Originally, my second node did not join my cluster until I specified a dedicated role for each via the configuration like so:
node.data: false
node.master: true
1 as dedicated master...
node.data: true
node.master: false
and the new one as data, but I don't know if I have them configured correctly.
Then, when it finally did join, no replication occurred but it did set up the same directory structure with no indexes inside of them:
$ ls /data/elasticsearch/nodes/0/indices/logstash-2018.07.20/
drwxr-xr-x 2 elasticsearch elasticsearch 24 Jul 24 01:25 _state
Also speaking of master nodes, 2 is not a great number since you need a quorum.

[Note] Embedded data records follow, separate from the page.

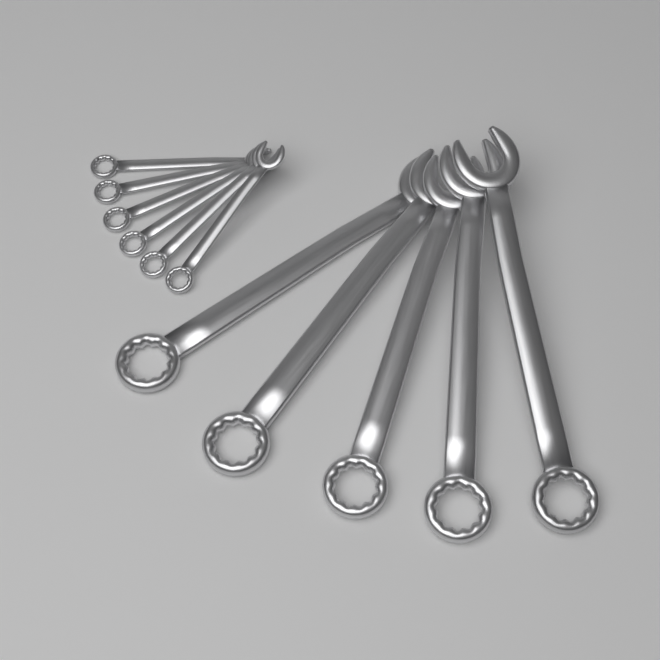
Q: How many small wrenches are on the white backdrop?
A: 6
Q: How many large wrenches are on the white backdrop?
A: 5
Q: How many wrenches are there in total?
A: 11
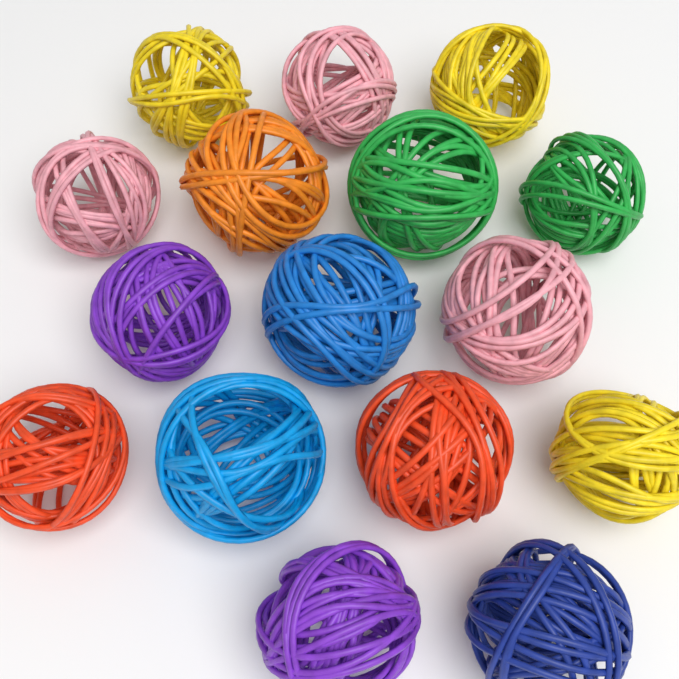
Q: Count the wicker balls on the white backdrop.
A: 16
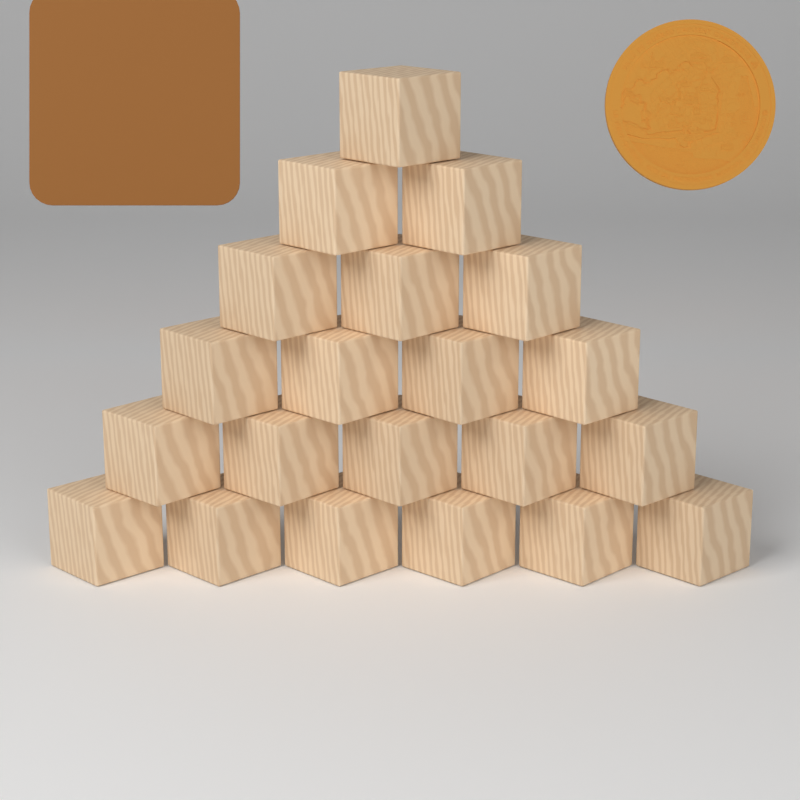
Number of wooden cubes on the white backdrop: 21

My goal was to just add a node to take the load off of my crashing node, but every time I restart the node (via service), more index translogs seem to get corrupted (java.nio.file.NoSuchFileException
), and I wind up deleting indexes.
And be sure to set minimum master nodes correctly.

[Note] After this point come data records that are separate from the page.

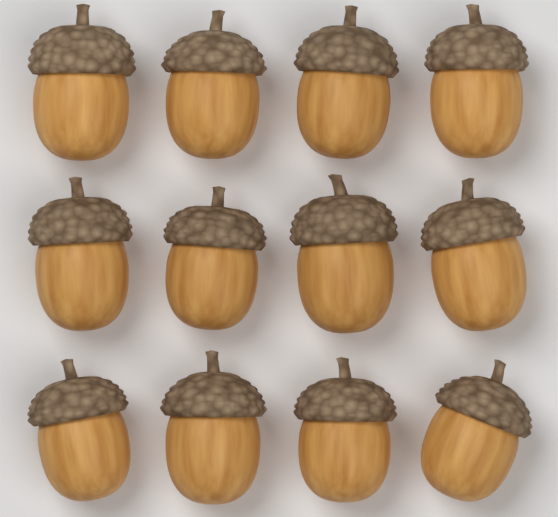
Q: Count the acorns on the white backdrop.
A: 12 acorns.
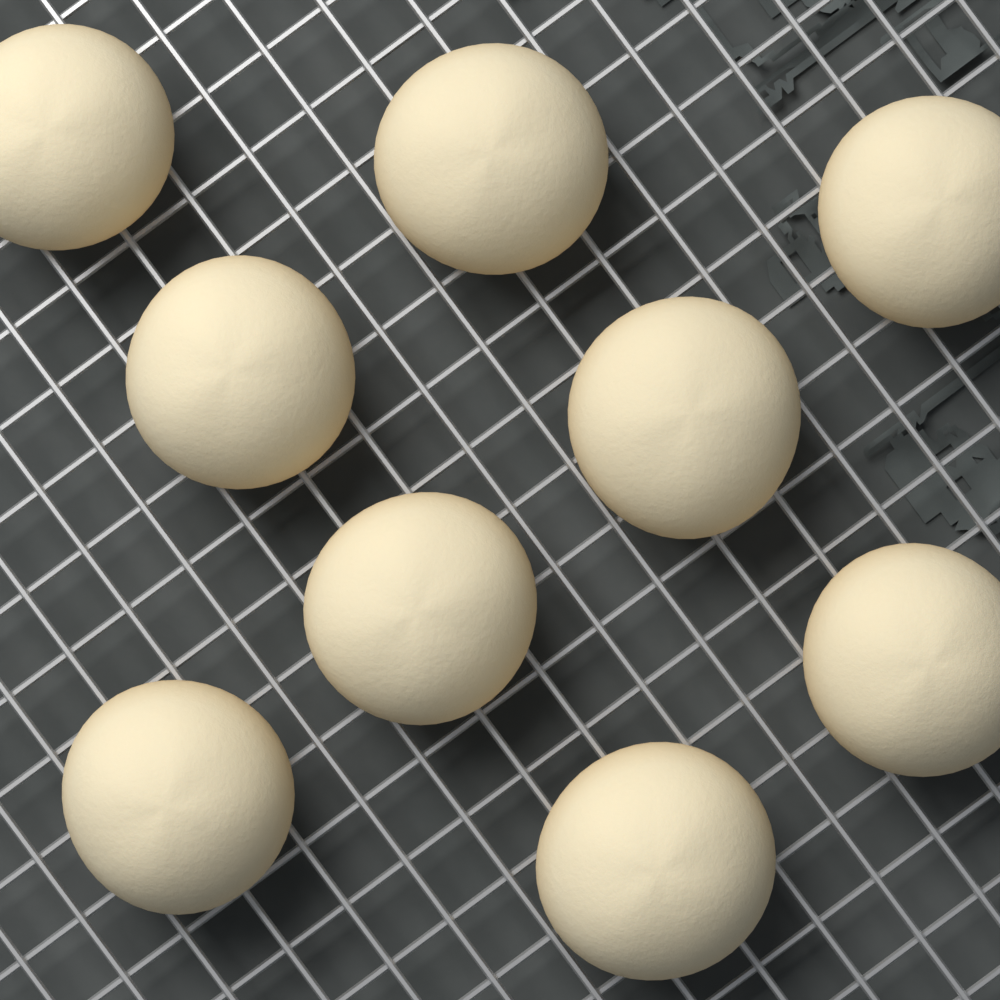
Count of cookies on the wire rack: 9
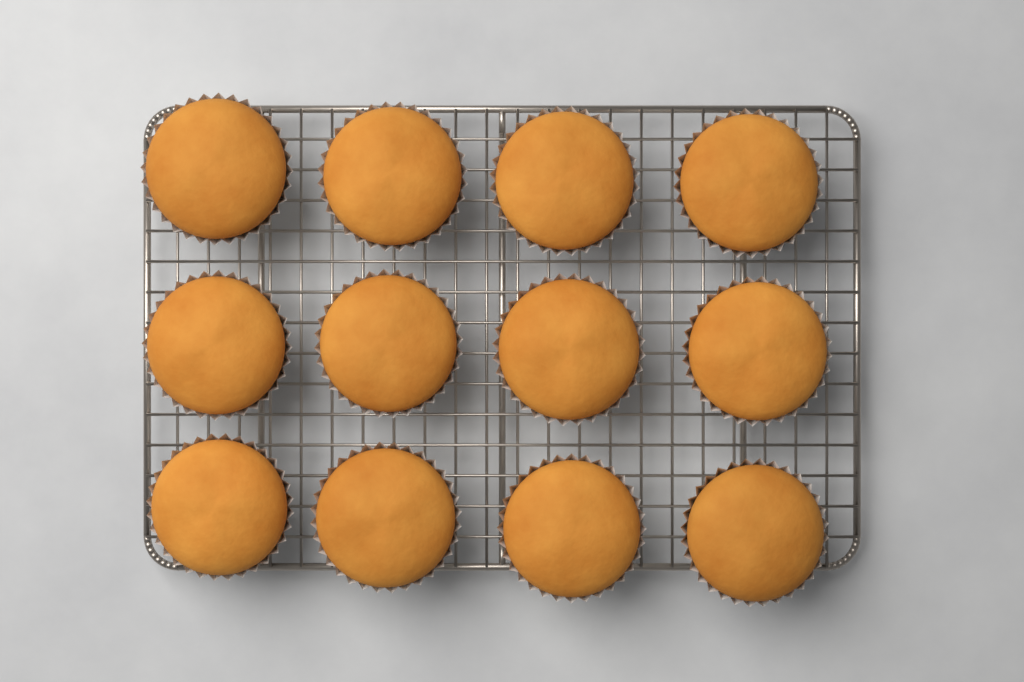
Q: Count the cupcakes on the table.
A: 12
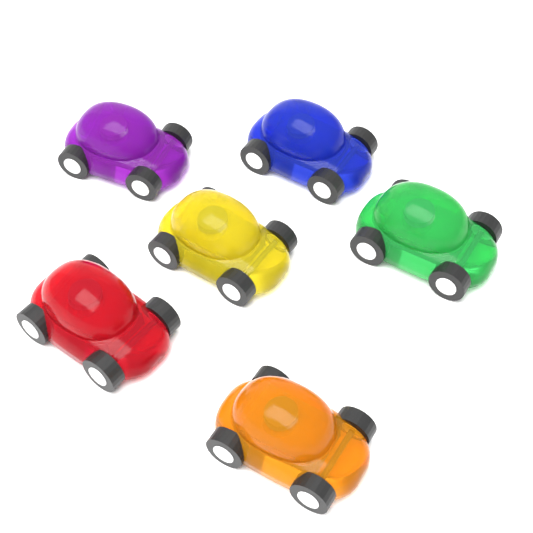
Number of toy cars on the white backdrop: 6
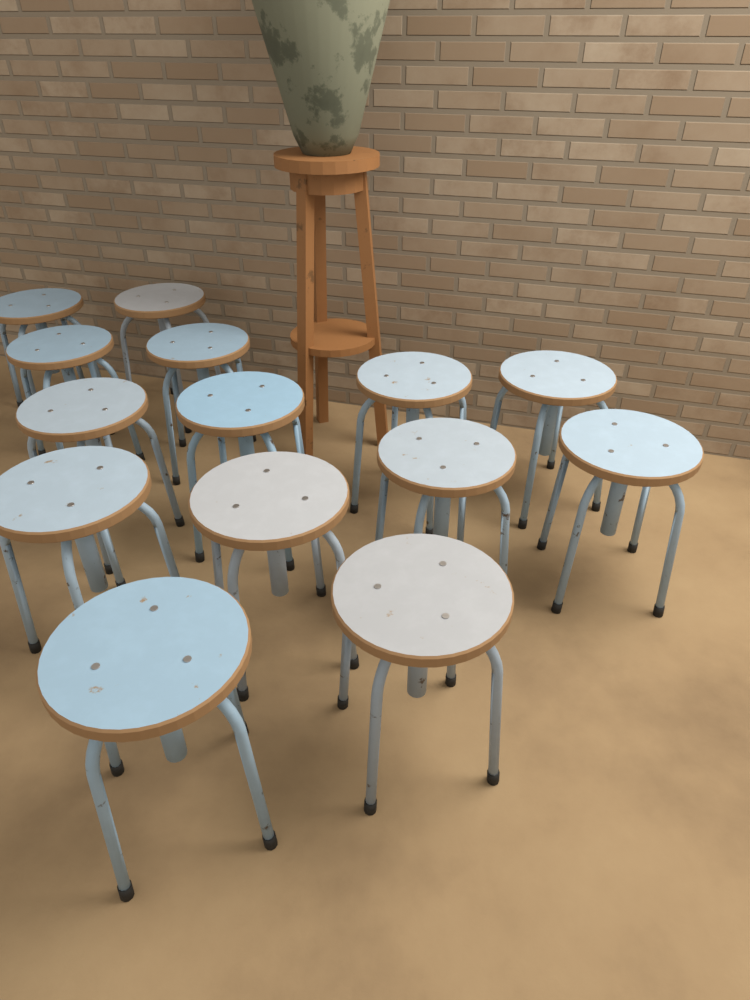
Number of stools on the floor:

Both configurations are set with:
discovery.zen.minimum_master_nodes: 1
cluster.routing.allocation.enable: all
cluster.routing.rebalance.enable: all
cluster.routing.allocation.allow_rebalance: always
discovery.zen.ping.unicast.hosts: [xxx]
# discovery.zen.ping.unicast.hosts: [xxx] IP of second node
Once I see the second node rebalancing, I will add a new third node to the cluster.

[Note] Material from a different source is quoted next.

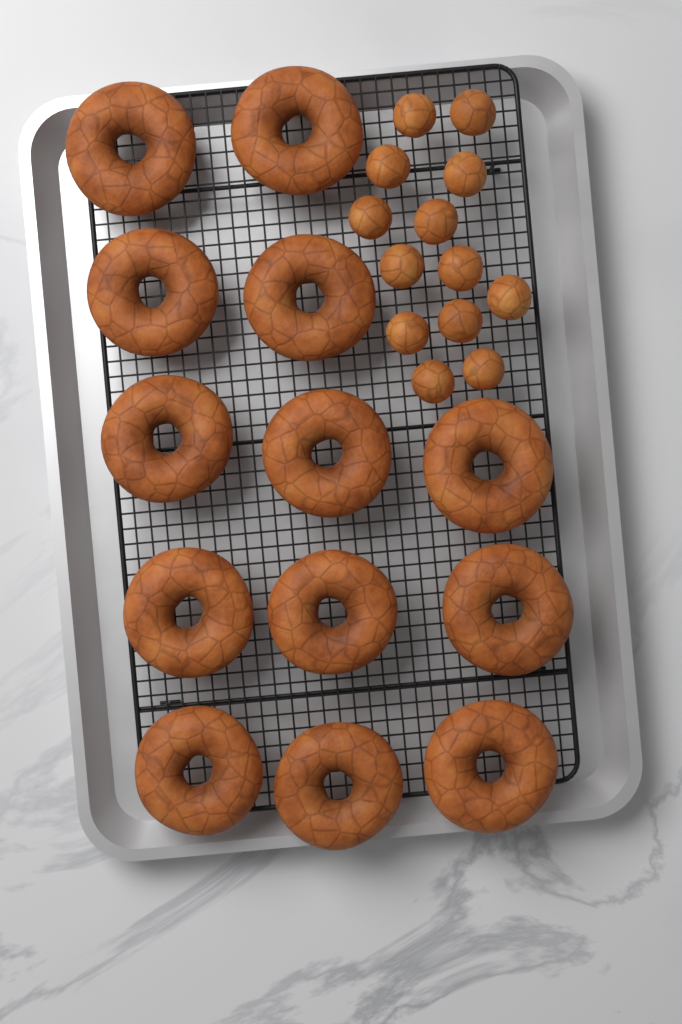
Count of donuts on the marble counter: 13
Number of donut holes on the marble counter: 13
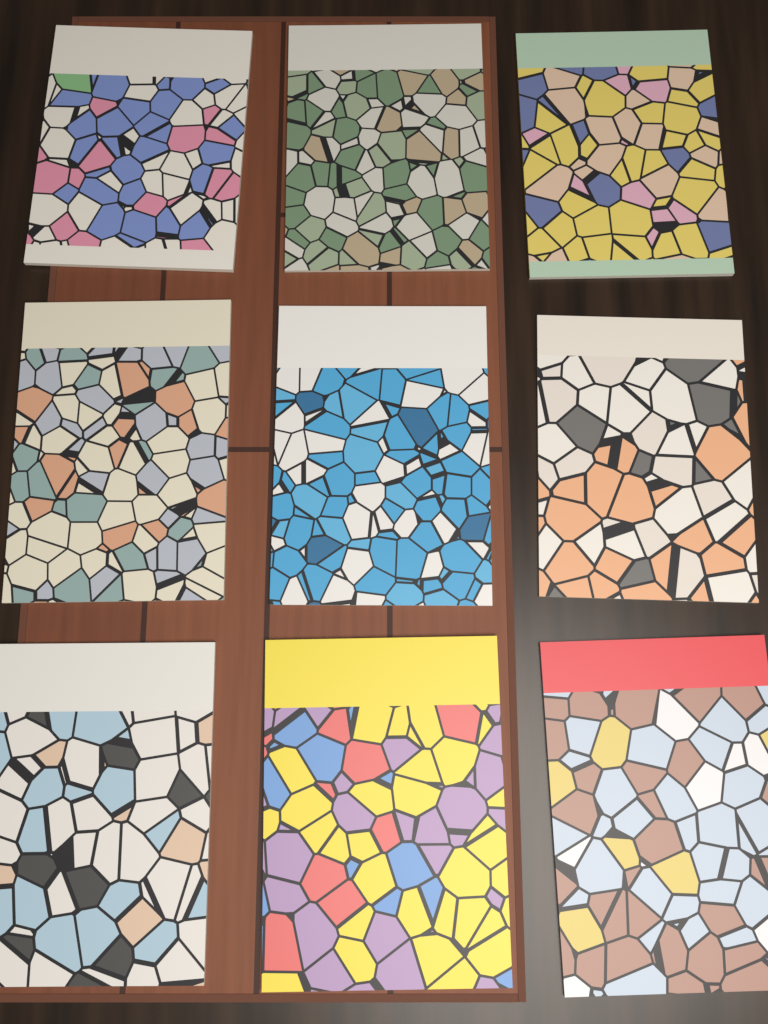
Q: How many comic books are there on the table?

Below are the current 2 node stats:
/cat/health
1532398709 02:18:29 elasticsearch yellow 2 1 6271 6271 0 0 6271 0 - 50.0%
/cat/nodes
172.29.100.223 172.29.100.223 67 98 0.24 d - metis.localdomain
172.29.100.124 172.29.100.124 41 87 0.04 - * titania.localdomain
/_cat/shards/logstash-2018.07.20
logstash-2018.07.20 1 p STARTED 5314 2.2mb 172.29.100.223 metis.localdomain
logstash-2018.07.20 1 r UNASSIGNED
logstash-2018.07.20 2 p STARTED 5213 2.1mb 172.29.100.223 metis.localdomain
logstash-2018.07.20 2 r UNASSIGNED
logstash-2018.07.20 3 p STARTED 5268 2.2mb 172.29.100.223 metis.localdomain
logstash-2018.07.20 3 r UNASSIGNED
logstash-2018.07.20 4 p STARTED 5229 2.2mb 172.29.100.223 metis.localdomain
logstash-2018.07.20 4 r UNASSIGNED
logstash-2018.07.20 0 p STARTED 5174 2.2mb 172.29.100.223 metis.localdomain
logstash-2018.07.20 0 r UNASSIGNED
And all the replicas are CLUSTER_RECOVERED
if you /explain
them.
I'm happy to remove the master/data config to let it config itself, but since it takes forever to recover the index, I'd like to know if anyone notices something wrong?